_Exercise_
Could you reproduce, from the records below, everything from the line with "Name of Rider: _________________________________" down to the line with "Date: ________________ Parent", keeping both of those lines and changing nothing?

_The data_
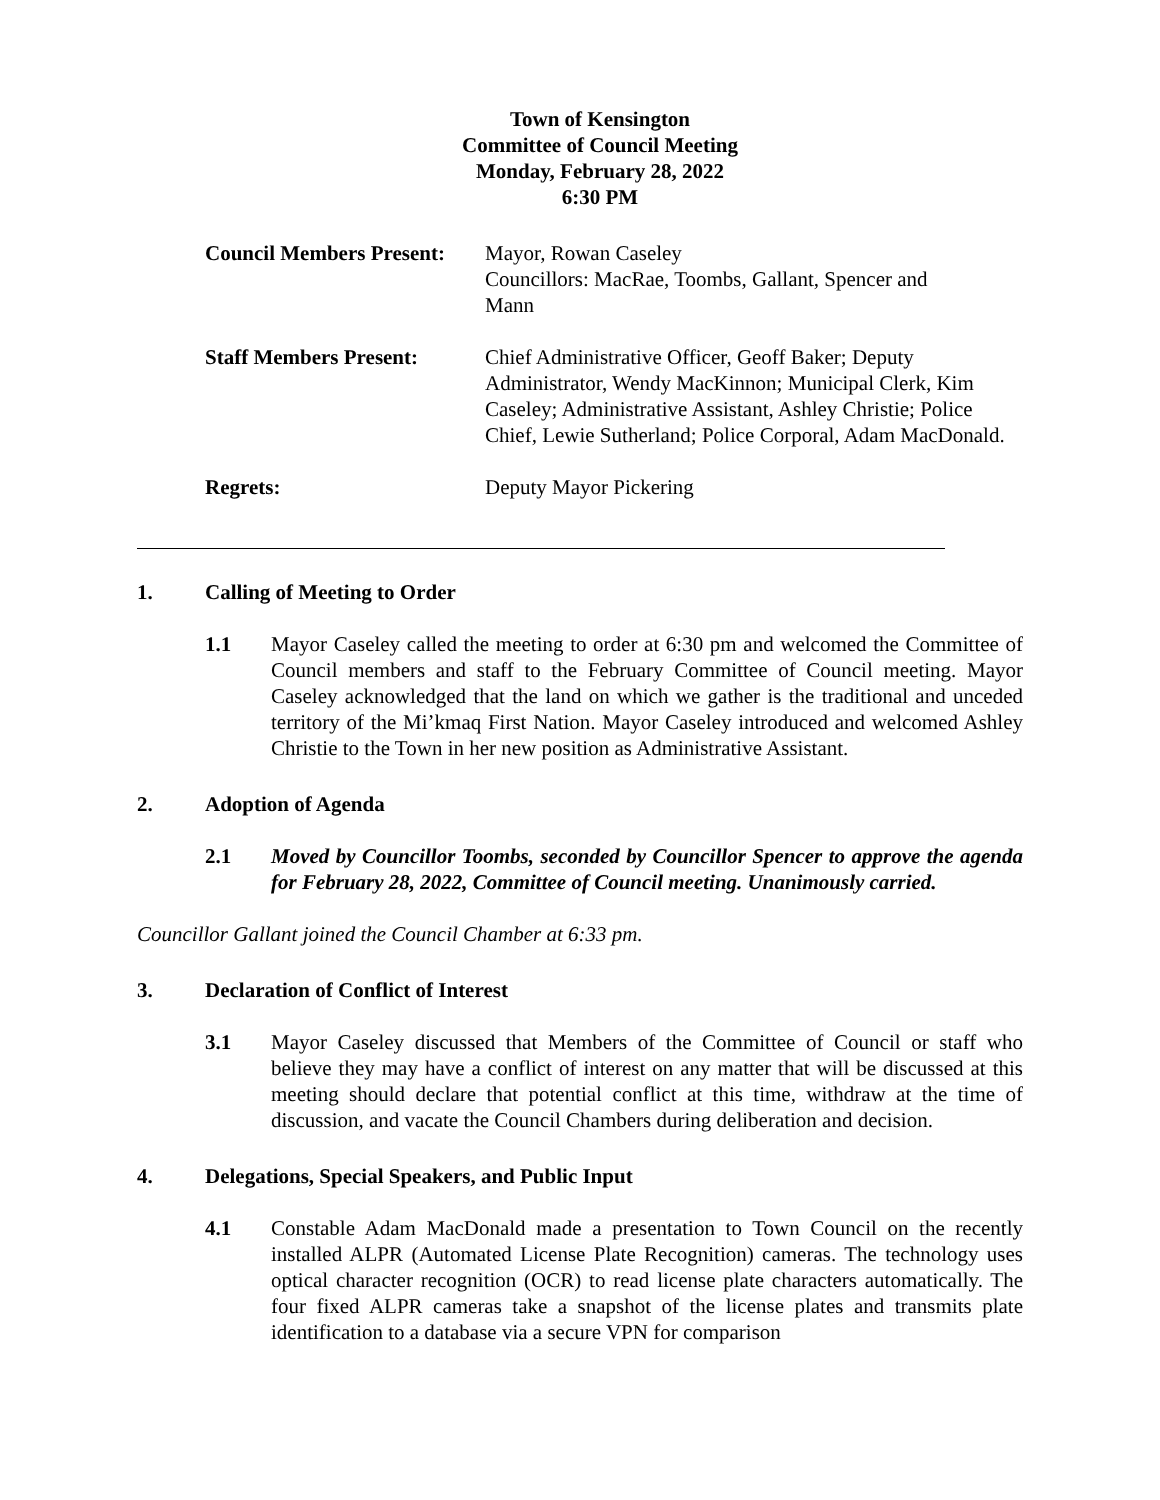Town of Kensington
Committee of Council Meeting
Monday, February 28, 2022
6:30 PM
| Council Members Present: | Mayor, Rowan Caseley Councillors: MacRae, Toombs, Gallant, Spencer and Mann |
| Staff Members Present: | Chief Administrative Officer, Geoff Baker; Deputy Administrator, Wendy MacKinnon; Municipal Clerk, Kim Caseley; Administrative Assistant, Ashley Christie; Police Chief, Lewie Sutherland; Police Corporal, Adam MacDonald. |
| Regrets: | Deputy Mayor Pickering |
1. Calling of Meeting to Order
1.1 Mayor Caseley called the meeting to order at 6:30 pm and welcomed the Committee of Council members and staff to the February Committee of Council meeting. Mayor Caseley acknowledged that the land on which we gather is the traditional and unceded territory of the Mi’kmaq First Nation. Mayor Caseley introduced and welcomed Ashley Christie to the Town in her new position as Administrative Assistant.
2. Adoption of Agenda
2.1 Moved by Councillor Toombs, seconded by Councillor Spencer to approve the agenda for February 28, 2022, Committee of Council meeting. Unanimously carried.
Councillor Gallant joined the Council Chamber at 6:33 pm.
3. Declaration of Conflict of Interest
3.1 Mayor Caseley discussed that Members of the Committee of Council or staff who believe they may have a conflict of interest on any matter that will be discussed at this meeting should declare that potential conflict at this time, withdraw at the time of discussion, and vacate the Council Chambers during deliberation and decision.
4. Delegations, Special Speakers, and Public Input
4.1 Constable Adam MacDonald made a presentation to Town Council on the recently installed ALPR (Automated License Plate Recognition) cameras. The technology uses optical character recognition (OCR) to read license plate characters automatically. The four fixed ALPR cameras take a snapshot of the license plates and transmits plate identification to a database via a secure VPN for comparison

...

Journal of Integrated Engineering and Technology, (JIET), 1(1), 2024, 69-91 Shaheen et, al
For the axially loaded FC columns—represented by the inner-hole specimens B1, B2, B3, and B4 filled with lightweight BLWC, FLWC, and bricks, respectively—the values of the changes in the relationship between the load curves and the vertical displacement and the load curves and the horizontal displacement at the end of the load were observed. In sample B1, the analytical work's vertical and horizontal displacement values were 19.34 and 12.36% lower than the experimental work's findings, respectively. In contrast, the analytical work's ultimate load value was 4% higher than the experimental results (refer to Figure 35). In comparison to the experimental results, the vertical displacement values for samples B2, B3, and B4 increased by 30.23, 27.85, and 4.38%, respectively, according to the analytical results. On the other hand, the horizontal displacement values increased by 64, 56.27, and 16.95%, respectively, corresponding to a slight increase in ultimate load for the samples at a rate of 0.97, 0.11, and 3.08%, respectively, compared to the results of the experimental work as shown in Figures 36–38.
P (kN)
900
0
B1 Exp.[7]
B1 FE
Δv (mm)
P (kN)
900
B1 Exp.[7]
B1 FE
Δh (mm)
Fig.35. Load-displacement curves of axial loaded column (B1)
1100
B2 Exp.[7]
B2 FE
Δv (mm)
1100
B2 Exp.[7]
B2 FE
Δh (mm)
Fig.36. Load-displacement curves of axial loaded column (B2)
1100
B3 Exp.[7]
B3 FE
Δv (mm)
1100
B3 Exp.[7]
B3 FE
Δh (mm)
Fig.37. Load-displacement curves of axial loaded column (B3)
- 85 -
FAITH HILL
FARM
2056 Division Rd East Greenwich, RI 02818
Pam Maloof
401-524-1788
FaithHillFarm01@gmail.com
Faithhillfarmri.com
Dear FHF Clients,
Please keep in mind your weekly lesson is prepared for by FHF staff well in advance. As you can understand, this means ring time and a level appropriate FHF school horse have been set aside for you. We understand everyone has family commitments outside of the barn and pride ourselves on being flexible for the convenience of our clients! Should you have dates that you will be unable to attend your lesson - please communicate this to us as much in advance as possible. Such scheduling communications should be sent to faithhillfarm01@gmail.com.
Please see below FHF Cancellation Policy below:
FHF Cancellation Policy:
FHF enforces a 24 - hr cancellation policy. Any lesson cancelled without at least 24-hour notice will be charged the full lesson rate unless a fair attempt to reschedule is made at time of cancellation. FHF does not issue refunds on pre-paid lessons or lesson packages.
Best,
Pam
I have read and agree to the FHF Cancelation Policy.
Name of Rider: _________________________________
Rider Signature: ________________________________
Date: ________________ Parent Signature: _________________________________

---

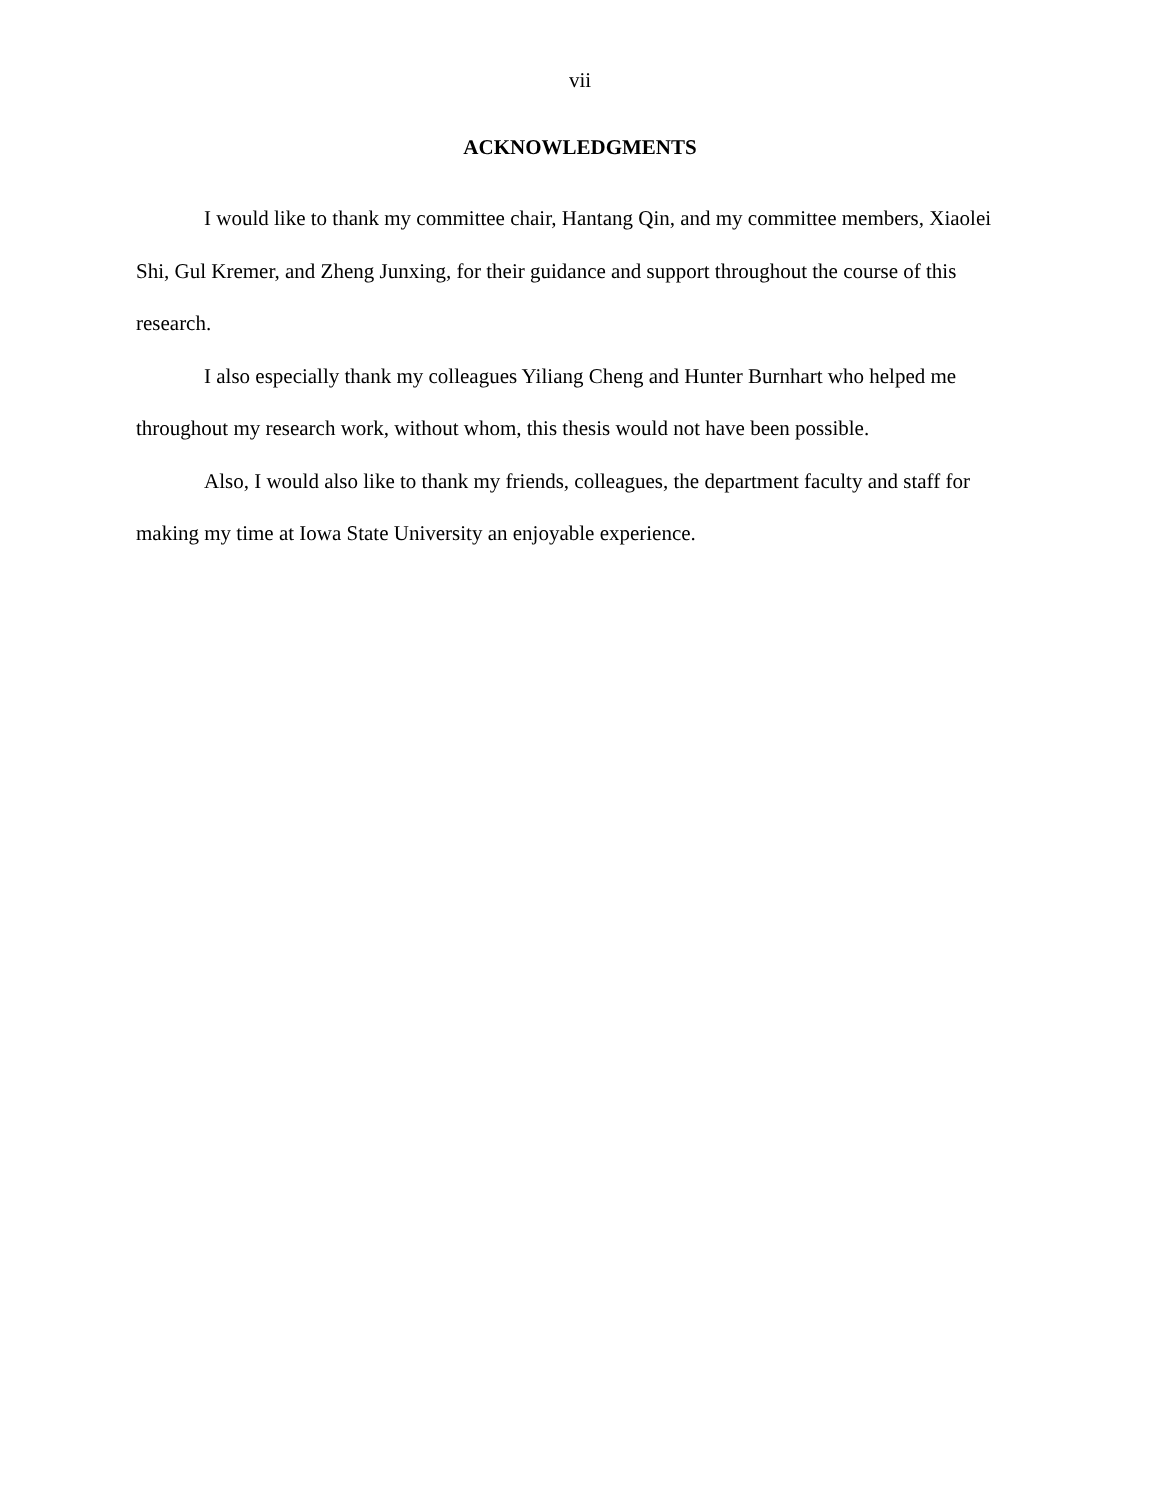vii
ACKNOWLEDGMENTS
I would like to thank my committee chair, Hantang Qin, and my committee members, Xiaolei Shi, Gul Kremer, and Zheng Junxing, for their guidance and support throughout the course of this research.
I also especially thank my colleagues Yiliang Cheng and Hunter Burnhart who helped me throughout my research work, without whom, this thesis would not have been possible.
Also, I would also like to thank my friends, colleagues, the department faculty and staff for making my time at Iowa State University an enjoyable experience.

_Exercise response_
Name of Rider: _________________________________
Rider Signature: ________________________________
Date: ________________ Parent Signature: _________________________________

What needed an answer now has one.